直木賞受賞作が決定。歴史・時代小説が全盛

2023年上半期の直木賞に垣根涼介さんの『極楽征夷大将軍』と永井紗耶子さんの『木挽町のあだ討ち』が決まりました。2作品とも歴史・時代小説です。

 

このところ、直木賞は歴史小説や時代小説が多いように感じます。2022年下半期は千早茜「しろがねの葉」、21年下半期の今村翔吾「塞王の楯」、米澤穂信「黒牢城」、21年上半期は沢田瞳子「星落ちて、なお」、20年下半期は西條奈加「心淋し川」と、2020年以降の受賞11作品のうち7作品が歴史・時代小説です。

 

2023年上期 直木賞(垣根涼介・永井紗耶子)
2023年上期 直木賞(垣根涼介・永井紗耶子)

歴史小説というのは、史実を下敷きにした小説のことです。時代小説は、その時代に題材をとった小説です。

 

山岡荘八の「徳川家康」、司馬遼太郎「国盗り物語」、和田竜「村上海賊の娘」なんかが歴史小説です。

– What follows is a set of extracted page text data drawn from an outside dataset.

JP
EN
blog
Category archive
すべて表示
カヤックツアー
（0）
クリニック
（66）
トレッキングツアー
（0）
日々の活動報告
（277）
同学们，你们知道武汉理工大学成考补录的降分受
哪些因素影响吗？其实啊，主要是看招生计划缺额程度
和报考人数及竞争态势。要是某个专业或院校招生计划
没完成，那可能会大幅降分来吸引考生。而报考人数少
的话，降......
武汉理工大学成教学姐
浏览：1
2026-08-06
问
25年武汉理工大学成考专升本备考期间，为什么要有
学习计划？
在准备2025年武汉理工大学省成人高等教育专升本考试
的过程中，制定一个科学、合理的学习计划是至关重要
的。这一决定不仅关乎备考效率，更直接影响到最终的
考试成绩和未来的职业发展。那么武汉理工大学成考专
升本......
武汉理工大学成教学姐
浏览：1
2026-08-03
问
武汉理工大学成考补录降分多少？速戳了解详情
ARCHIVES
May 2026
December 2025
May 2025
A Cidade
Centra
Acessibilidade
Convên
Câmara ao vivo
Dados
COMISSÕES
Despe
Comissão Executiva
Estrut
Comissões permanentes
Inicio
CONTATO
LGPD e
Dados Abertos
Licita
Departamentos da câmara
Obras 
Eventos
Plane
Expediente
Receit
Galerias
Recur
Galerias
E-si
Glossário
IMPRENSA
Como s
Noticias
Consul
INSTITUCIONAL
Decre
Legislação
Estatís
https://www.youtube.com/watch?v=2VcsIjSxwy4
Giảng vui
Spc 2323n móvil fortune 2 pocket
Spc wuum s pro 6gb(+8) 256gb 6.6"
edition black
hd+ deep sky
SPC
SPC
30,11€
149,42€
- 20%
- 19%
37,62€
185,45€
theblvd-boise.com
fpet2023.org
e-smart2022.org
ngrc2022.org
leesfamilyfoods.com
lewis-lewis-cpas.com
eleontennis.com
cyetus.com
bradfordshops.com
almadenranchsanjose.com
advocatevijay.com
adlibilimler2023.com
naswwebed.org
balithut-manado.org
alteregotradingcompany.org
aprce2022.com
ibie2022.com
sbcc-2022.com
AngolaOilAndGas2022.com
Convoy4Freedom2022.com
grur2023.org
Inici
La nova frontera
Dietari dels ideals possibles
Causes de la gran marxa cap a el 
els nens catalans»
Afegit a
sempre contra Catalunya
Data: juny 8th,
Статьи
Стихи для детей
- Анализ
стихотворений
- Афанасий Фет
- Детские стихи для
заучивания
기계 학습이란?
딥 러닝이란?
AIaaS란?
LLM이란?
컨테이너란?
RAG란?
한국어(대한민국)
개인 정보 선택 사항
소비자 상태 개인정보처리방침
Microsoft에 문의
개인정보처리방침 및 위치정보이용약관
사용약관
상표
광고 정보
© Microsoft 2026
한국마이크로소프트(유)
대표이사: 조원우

池波正太郎「鬼平犯科帳」、藤沢周平「たそがれ清兵衛」、平岩弓枝「御宿かわせみ」などは時代小説です。

いずれも幕末明治維新より前の歴史や時代背景をもった作品をいいます。

 

直木賞受賞作をざっと眺めてみたのですが、2020年代は先に書いたように11作品中7作品が歴史・時代小説でした。

2010年代の直木賞受賞作22作品に歴史・時代小説は4作品です。2000年代は27作品中4作品、1990年代は26作品中6作品でした。但し、歴史・時代小説の定義が曖昧なのと、いわゆる空想小説はどのあたりまでが歴史・時代小説に含めていいのか、よくわかりません。

 

歴史・時代小説が多く選ばれるようになったのは、審査員の構成が影響しているのかとも思いましたが、どうも違いそうです。現在の選考委員は、浅田次郎・伊集院静・角田光代・京極夏彦・桐野夏生・髙村薫・林真理子・三浦しをん・宮部みゆき の各氏ですから、歴史・時代小説に偏ったメンバーではないようです。

 

結局のところ、歴史・時代小説に秀作が増えているということのようです。その理由はよくわかりません。夏休みには、歴史・時代小説で日本人の心の源を探りに行きましょうかねぇ。